Gerard Hogan, Advocate-General at the Court of Justice of the European Union, taught me constitutional law in first year and impressed on us the priority of principle over expediency in constitutional law. Neil Walker, my PhD supervisor, had – and still has – a wonderful way of mapping intellectual disagreements with composure and justice and grace. When I go to conferences, the academics who impress me most are those who make creative contributions that go against the grain. That’s when you feel the exhilaration of academic freedom.

What is your favourite non-law book?

2020 is such a great year for reading good books, so this changes frequently, but one of my current favourites is Fyodor Dostoevsky’s “The Brothers Karamazov”. It’s not short, but every few pages there are moments of pure genius.

What is proudest academic achievement to date?

Any of the little moments when you can see that students have transcended the syllabus, the exam, and the intellectual imprisonment of worrying about what they think I think they should think, and are caught up in the joy of exploring an interesting idea for its own sake, no matter where the thought takes them.

Further information

Maria Cahill is Professor of Law at University College Cork and a Research Associate at the Programme for the Foundations of Law and Constitutional Government at the University of Oxford. She was a Visiting Fellow at the Institute of European and Comparative Law at the University of Oxford in 2015 and a Kathleen Fitzpatrick Visiting Fellow at the Centre for Comparative Constitutional Studies at the University of Melbourne in 2019.

Her work has been published, among other places, in the International Journal of Constitutional Law, Cambridge Law Journal, American Journal of Jurisprudence, German Law Journal, Dublin University Law Journal, Irish Jurist, and the Irish Journal of European Law.
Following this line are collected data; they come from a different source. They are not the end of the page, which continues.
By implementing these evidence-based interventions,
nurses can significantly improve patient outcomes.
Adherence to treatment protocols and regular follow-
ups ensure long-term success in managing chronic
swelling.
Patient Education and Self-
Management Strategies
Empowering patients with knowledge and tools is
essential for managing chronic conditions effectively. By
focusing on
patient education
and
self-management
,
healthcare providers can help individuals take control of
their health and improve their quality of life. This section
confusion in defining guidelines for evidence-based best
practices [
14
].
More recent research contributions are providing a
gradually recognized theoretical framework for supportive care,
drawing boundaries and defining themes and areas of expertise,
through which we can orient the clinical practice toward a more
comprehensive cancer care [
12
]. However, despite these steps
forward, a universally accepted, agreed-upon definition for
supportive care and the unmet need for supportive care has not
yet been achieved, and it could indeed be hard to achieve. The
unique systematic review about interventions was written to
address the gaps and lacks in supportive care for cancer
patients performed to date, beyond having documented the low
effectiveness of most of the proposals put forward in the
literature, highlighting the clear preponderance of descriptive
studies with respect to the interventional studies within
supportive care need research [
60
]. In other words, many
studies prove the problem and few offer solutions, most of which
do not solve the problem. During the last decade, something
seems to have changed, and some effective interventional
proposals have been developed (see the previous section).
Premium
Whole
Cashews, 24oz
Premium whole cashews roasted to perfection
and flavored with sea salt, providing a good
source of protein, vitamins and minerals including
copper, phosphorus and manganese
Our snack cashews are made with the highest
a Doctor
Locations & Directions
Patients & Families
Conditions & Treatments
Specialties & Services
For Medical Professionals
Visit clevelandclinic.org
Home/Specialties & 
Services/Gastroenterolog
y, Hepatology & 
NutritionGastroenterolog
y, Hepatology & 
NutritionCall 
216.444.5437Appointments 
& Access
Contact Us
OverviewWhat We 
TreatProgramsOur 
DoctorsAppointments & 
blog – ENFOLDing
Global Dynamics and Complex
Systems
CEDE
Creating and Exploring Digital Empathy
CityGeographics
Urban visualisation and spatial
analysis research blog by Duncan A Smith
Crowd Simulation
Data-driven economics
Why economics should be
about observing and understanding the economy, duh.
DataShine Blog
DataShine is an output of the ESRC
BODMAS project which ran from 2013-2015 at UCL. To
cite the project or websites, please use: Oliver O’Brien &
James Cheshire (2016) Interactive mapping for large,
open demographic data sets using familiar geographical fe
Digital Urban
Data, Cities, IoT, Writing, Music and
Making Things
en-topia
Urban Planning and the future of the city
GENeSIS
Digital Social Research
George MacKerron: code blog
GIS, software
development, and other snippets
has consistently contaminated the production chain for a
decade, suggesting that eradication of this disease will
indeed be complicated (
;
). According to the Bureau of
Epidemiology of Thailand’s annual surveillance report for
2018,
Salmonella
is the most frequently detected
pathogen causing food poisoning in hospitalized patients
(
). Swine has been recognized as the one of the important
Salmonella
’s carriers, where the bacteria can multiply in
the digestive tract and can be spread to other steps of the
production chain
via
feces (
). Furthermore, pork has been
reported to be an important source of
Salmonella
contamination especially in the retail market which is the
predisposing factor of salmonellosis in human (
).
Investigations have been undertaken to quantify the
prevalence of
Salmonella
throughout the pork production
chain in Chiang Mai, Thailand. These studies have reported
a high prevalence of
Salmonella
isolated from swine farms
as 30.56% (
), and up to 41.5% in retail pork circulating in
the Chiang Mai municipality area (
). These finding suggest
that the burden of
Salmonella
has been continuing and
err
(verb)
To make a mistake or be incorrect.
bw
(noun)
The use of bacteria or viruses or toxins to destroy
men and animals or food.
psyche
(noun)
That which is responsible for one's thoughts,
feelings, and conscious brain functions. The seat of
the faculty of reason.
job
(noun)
Recently, Maria's research has focussed on social groups: examining concepts such as subsidiarity (as a concept, in its interaction with sovereignty and liberalism, in its application within the European Union and the Council of Europe, in the context of fundamental rights adjudication, and so on) and freedom of association and pluralism. More generally, she is interested in issues of constitutional theory (questions of amendability, constituent power, constitutional architecture), legal theory, legal history and comparative law.